[Opening INFORMATION section]

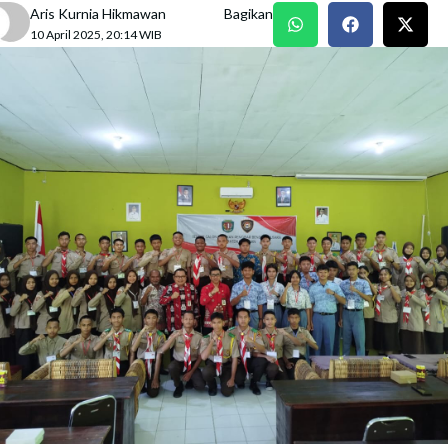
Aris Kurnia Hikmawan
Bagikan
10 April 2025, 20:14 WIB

[Closing INFORMATION section]
[Opening INFORMATION section]

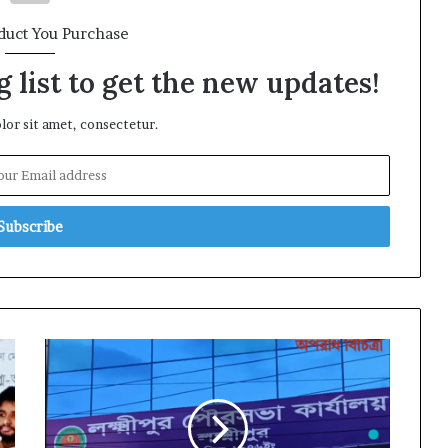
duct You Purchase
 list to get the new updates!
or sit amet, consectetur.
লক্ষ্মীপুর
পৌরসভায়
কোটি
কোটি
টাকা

[Closing INFORMATION section]
[Opening INFORMATION section]

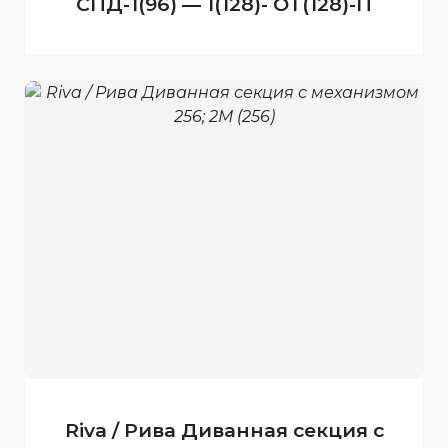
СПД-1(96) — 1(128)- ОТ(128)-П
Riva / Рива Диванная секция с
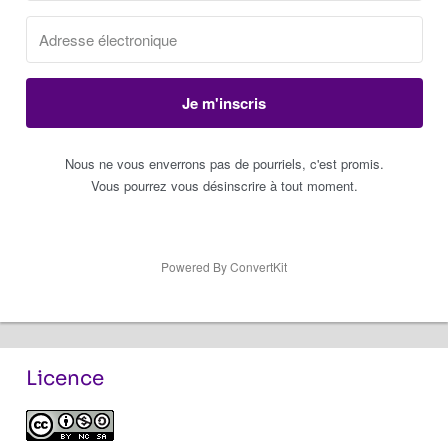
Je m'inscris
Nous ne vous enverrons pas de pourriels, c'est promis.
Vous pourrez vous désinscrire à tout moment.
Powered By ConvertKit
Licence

[Closing INFORMATION section]

**PROBLEM DETAILS**
Using only the data above, copy out the lines that include the word "vous".

**ANSWER SECTION**
Nous ne vous enverrons pas de pourriels, c'est promis.
Vous pourrez vous désinscrire à tout moment.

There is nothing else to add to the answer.